Exercise details
Filter the entries that follow, copying every line in which the word "neck" appears.

Excerpts from a dataset
============

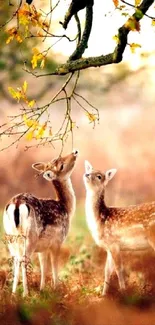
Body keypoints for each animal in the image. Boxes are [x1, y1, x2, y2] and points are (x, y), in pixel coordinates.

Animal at [3, 149, 78, 296]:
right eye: (61, 165)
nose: (75, 152)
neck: (66, 207)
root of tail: (16, 204)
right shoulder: (57, 241)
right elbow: (54, 265)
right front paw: (56, 289)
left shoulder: (42, 247)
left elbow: (43, 266)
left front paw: (42, 289)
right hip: (30, 236)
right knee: (23, 259)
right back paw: (25, 293)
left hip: (10, 236)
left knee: (15, 259)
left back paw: (14, 293)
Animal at [83, 161, 155, 294]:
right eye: (89, 170)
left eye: (99, 176)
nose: (87, 174)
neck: (101, 220)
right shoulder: (108, 247)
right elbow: (107, 270)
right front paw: (103, 294)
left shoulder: (114, 243)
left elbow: (119, 268)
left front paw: (123, 291)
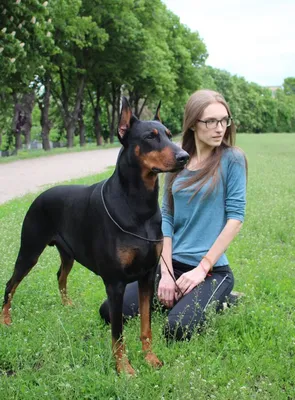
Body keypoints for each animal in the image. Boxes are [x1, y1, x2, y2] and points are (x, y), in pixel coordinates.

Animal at [0, 97, 190, 376]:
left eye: (168, 134)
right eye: (150, 137)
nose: (184, 156)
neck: (138, 206)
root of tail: (40, 195)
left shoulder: (147, 276)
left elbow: (146, 326)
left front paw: (150, 358)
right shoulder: (115, 284)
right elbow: (117, 333)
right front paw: (124, 369)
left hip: (67, 252)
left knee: (60, 275)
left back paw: (67, 305)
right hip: (30, 250)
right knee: (11, 284)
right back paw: (6, 319)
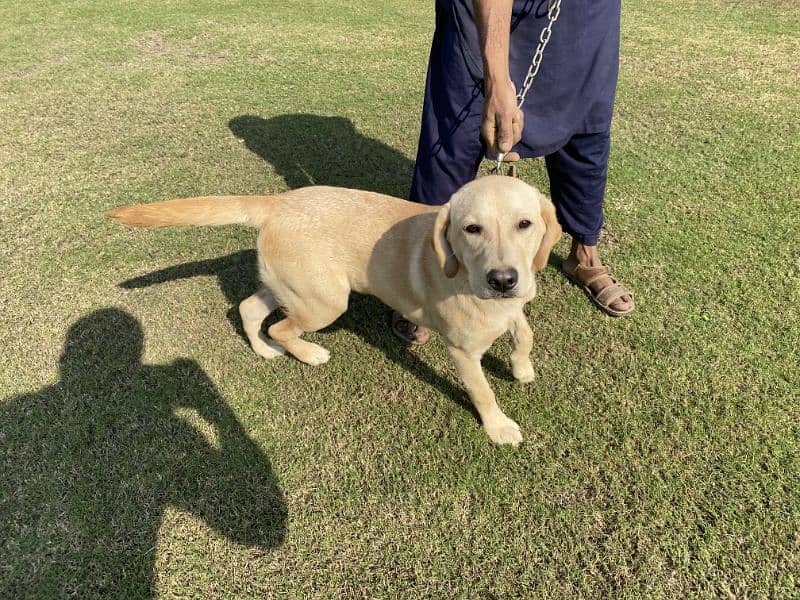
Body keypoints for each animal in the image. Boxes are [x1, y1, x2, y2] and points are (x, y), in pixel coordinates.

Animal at [108, 176, 564, 442]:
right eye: (472, 228)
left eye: (525, 224)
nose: (503, 280)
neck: (465, 272)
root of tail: (276, 202)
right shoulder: (463, 351)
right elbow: (483, 391)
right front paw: (499, 427)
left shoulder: (514, 307)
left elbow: (525, 332)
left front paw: (522, 367)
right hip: (325, 301)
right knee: (280, 327)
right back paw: (308, 354)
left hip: (292, 286)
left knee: (250, 309)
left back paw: (263, 350)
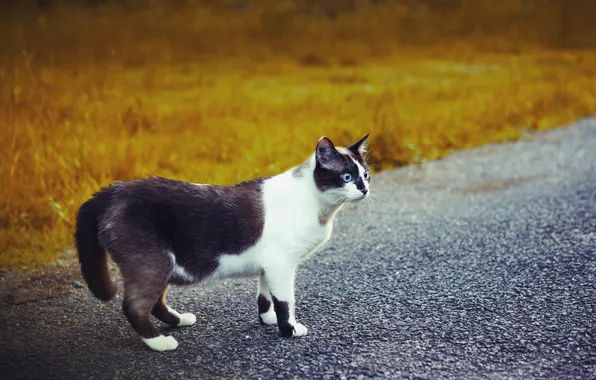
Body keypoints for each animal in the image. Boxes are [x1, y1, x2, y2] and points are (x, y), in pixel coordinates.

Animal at [75, 134, 372, 354]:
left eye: (366, 174)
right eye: (347, 177)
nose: (364, 189)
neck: (320, 208)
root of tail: (111, 191)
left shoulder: (270, 267)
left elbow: (266, 297)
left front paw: (268, 320)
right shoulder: (282, 265)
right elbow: (286, 301)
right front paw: (289, 329)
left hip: (164, 266)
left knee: (155, 302)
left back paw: (180, 320)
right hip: (153, 263)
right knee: (135, 306)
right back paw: (160, 342)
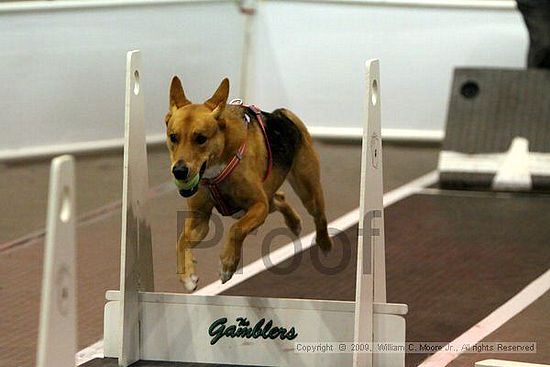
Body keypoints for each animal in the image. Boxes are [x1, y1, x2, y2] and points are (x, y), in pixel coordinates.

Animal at [166, 77, 334, 294]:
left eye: (201, 138)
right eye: (173, 137)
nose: (179, 171)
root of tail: (281, 115)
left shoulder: (258, 205)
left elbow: (236, 229)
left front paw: (228, 264)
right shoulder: (199, 219)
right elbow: (181, 241)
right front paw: (187, 275)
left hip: (307, 188)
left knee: (319, 215)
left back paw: (324, 242)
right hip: (268, 200)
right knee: (279, 198)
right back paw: (294, 222)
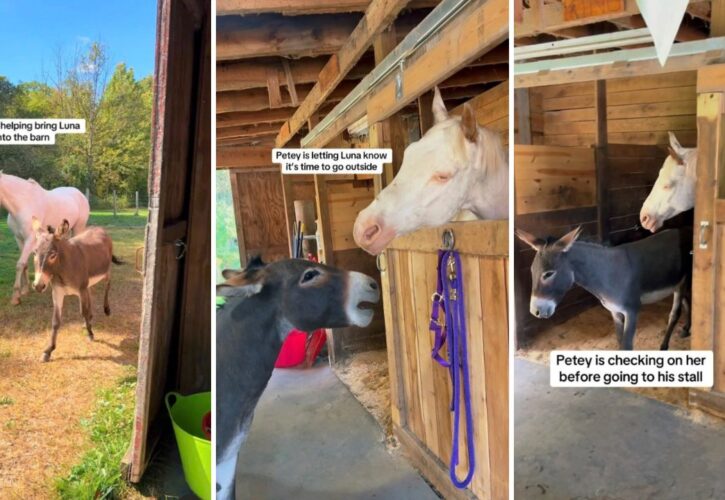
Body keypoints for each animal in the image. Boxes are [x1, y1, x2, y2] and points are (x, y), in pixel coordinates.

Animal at [0, 172, 90, 304]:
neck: (23, 203)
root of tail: (80, 194)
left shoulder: (30, 239)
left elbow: (20, 264)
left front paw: (15, 297)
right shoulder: (19, 239)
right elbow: (25, 264)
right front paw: (25, 290)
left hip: (78, 227)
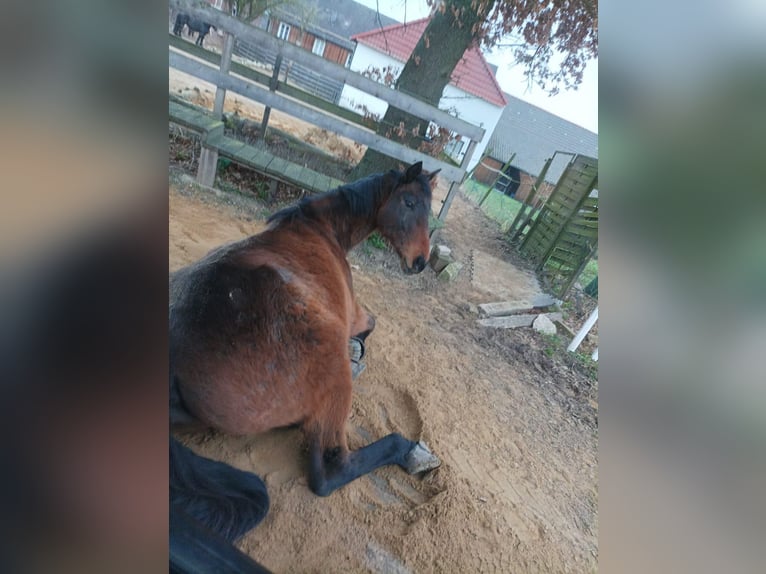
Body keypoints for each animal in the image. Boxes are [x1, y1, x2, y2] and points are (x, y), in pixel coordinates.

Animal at [170, 161, 442, 544]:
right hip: (330, 363)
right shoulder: (354, 314)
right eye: (409, 202)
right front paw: (357, 351)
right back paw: (408, 449)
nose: (419, 262)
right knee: (330, 472)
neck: (322, 228)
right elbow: (371, 324)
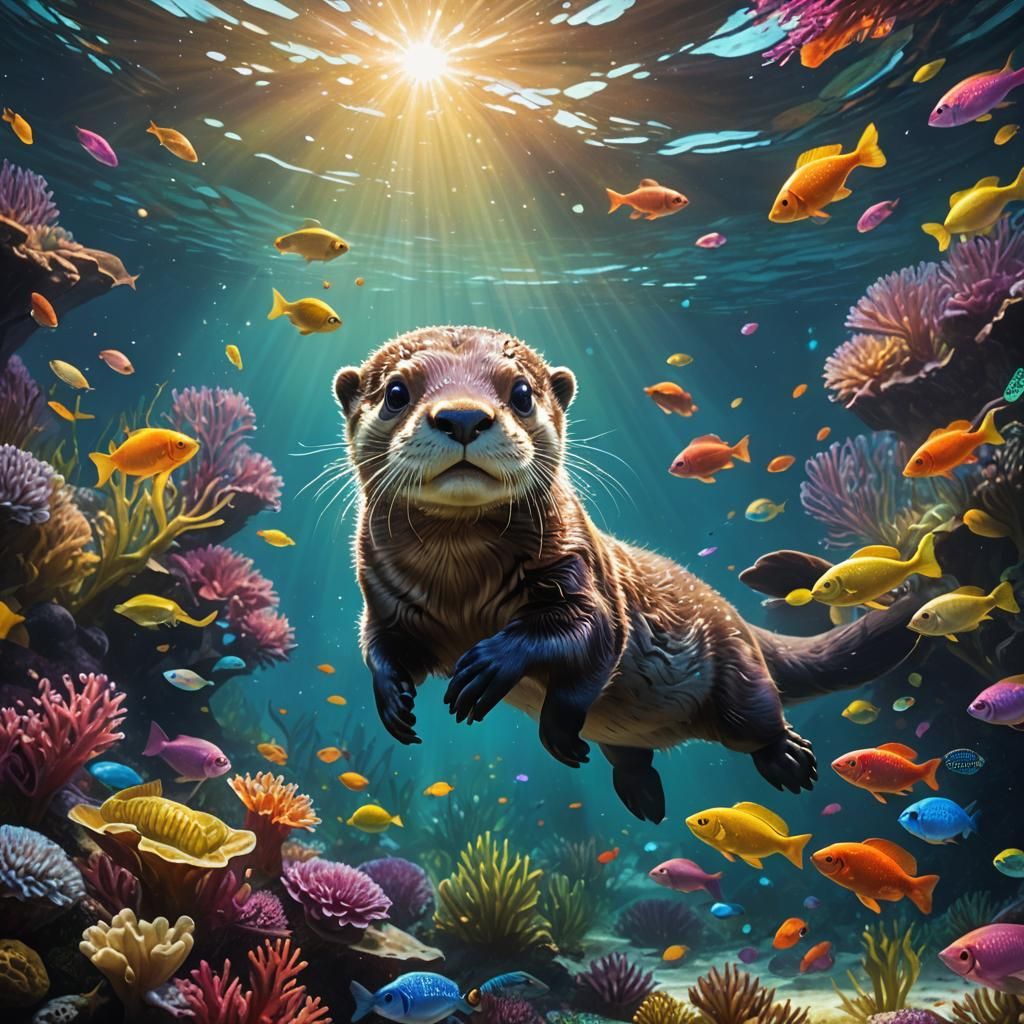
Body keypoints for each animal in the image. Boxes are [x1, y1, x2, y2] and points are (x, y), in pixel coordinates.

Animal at [333, 326, 921, 822]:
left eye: (521, 392)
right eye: (395, 392)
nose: (461, 417)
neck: (462, 590)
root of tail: (737, 616)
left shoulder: (582, 573)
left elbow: (587, 638)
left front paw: (493, 669)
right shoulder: (382, 600)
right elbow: (379, 646)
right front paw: (393, 699)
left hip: (739, 675)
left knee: (758, 719)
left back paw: (789, 758)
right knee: (632, 755)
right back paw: (643, 795)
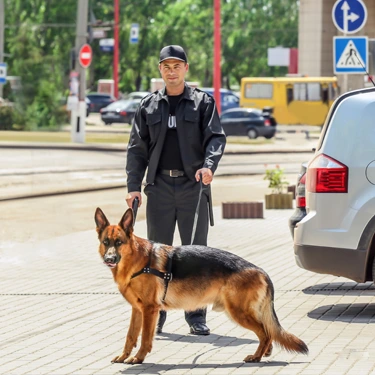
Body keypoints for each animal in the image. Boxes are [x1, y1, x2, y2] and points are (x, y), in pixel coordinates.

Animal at [95, 207, 310, 366]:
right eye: (106, 242)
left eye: (119, 242)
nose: (109, 259)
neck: (138, 261)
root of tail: (260, 270)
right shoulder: (137, 310)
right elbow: (130, 336)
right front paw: (124, 356)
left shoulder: (149, 310)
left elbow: (145, 338)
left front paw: (138, 358)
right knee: (269, 331)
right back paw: (264, 353)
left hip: (238, 312)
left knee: (266, 332)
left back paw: (256, 356)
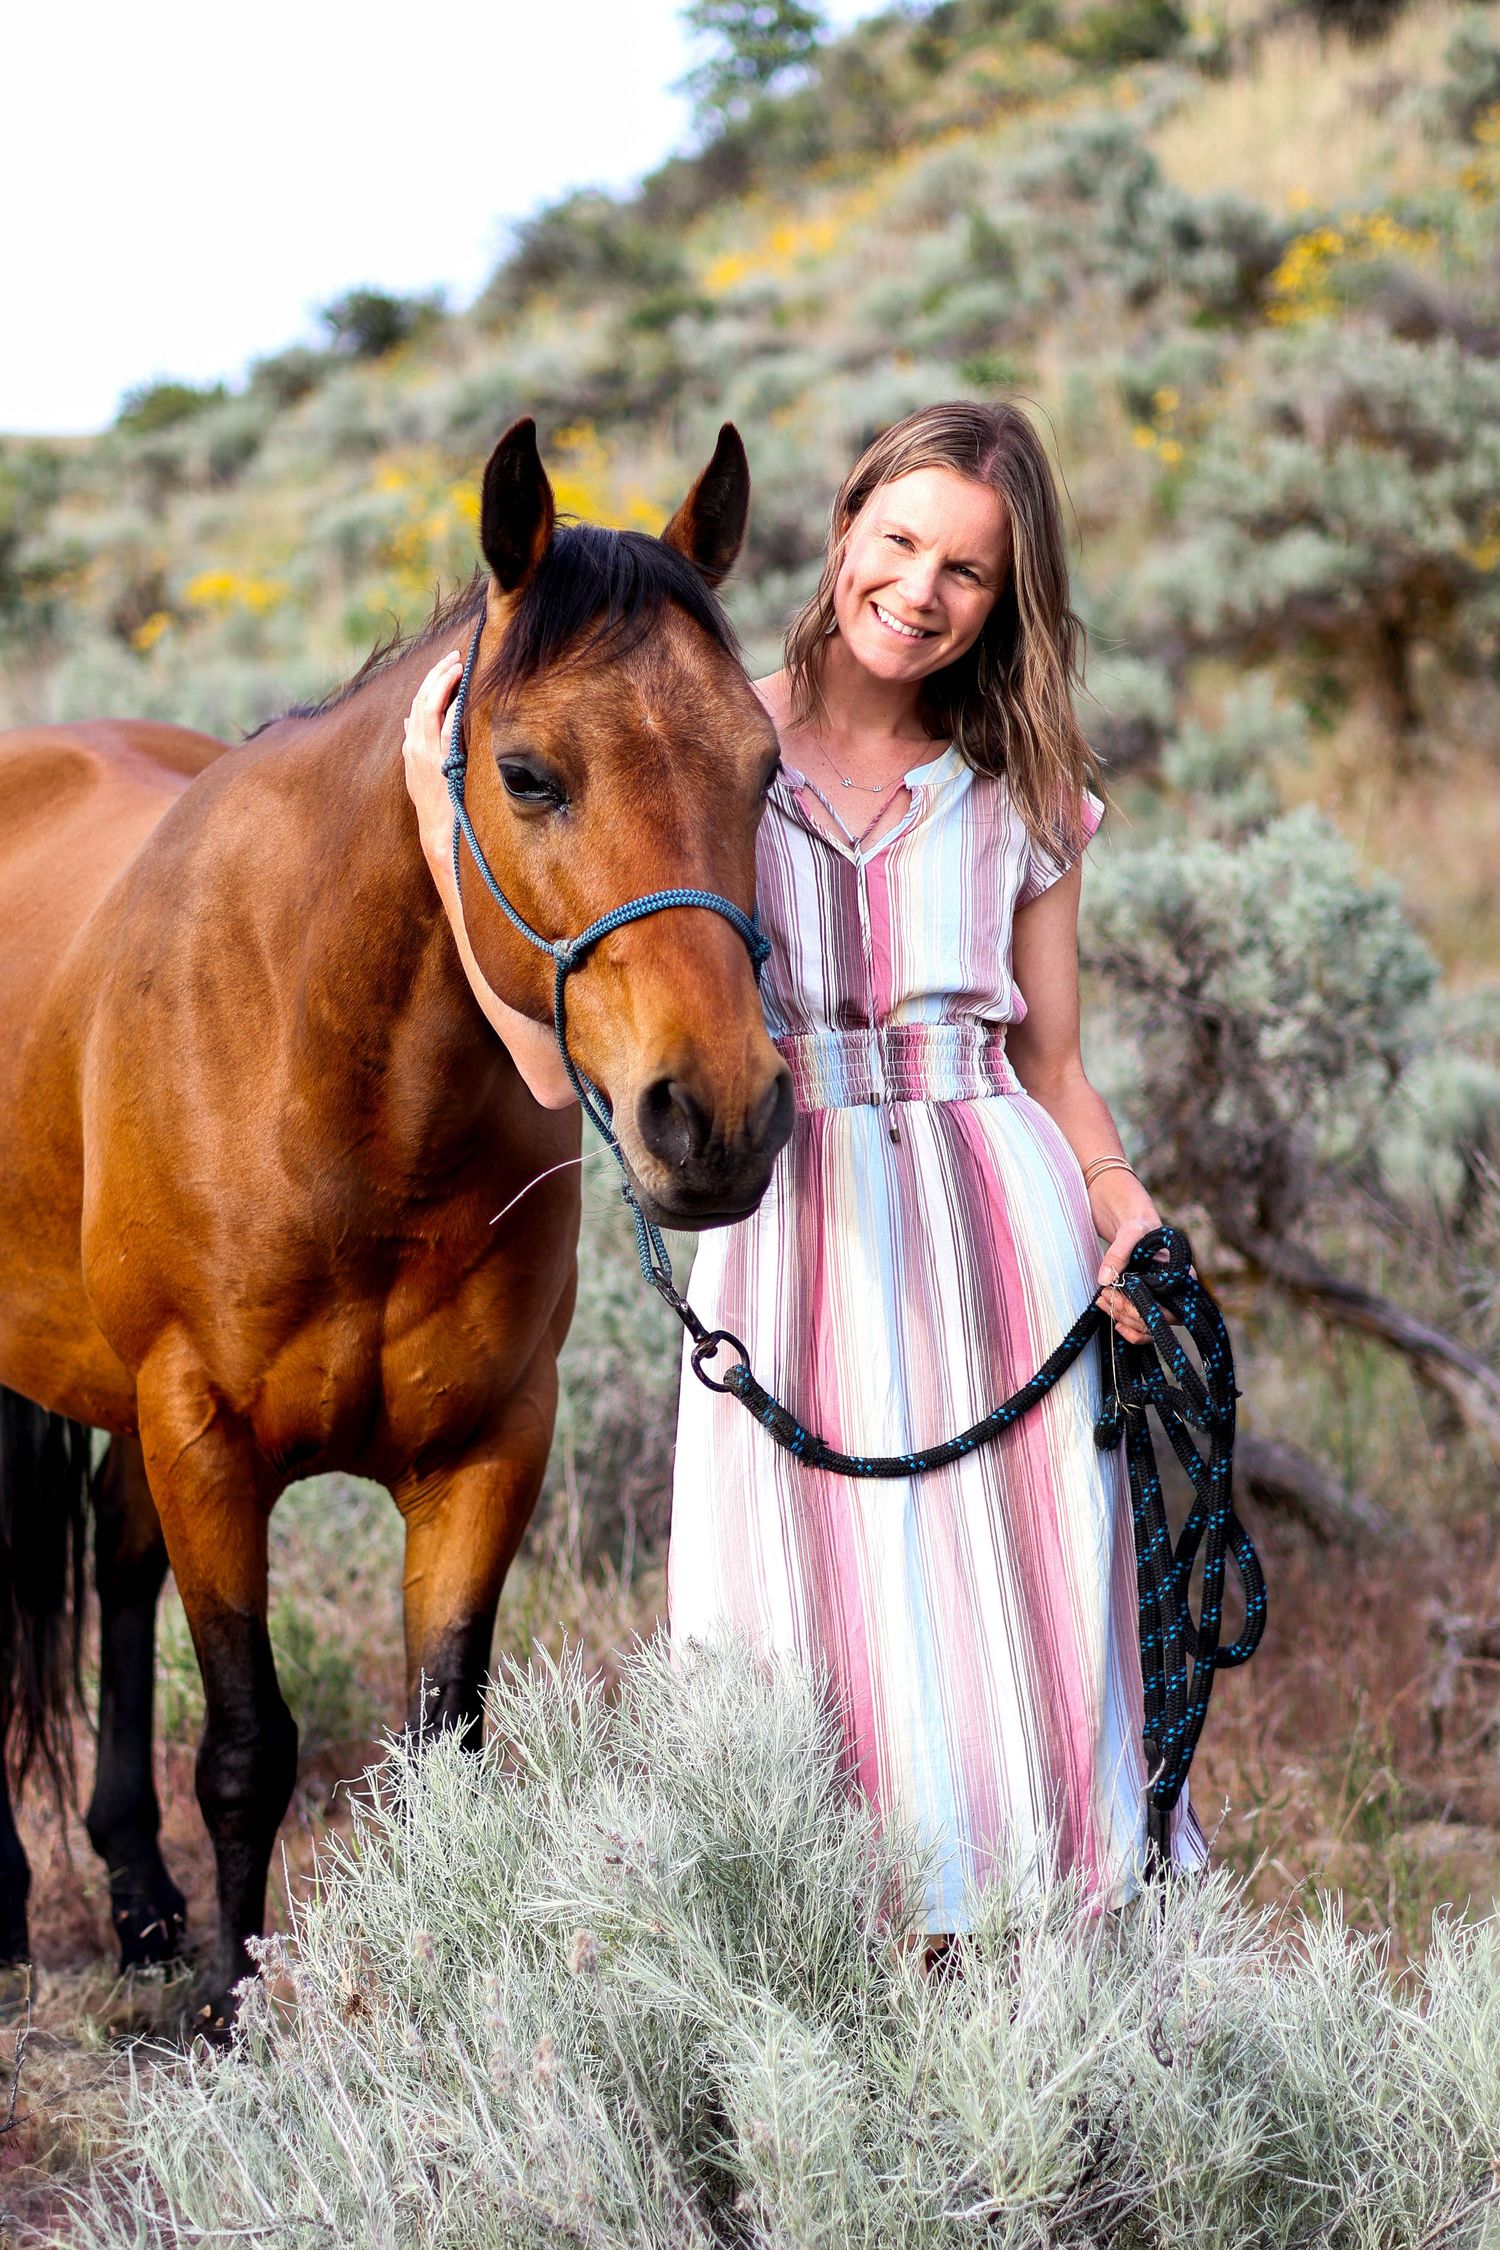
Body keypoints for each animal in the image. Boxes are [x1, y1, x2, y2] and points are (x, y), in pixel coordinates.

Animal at [0, 417, 792, 2025]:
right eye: (530, 773)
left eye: (765, 767)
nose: (722, 1114)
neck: (337, 1089)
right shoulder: (206, 1435)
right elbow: (249, 1749)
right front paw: (236, 2016)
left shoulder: (487, 1446)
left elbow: (442, 1754)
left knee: (114, 1558)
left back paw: (138, 1891)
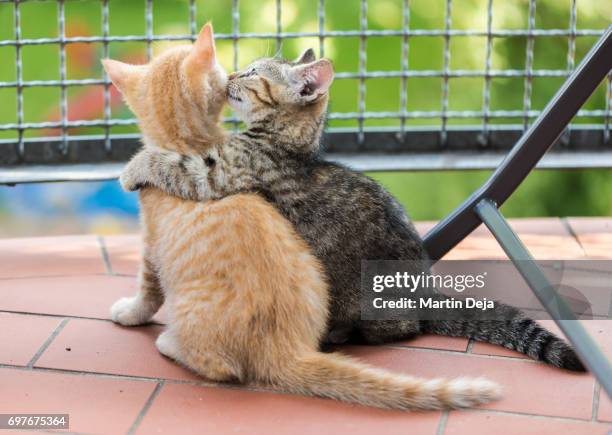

============

Exercise result
neck: (66, 207)
neck: (101, 220)
neck: (138, 206)
neck: (465, 272)
neck: (320, 208)
neck: (23, 203)
neck: (322, 228)
neck: (462, 590)
neck: (138, 261)
neck: (337, 1089)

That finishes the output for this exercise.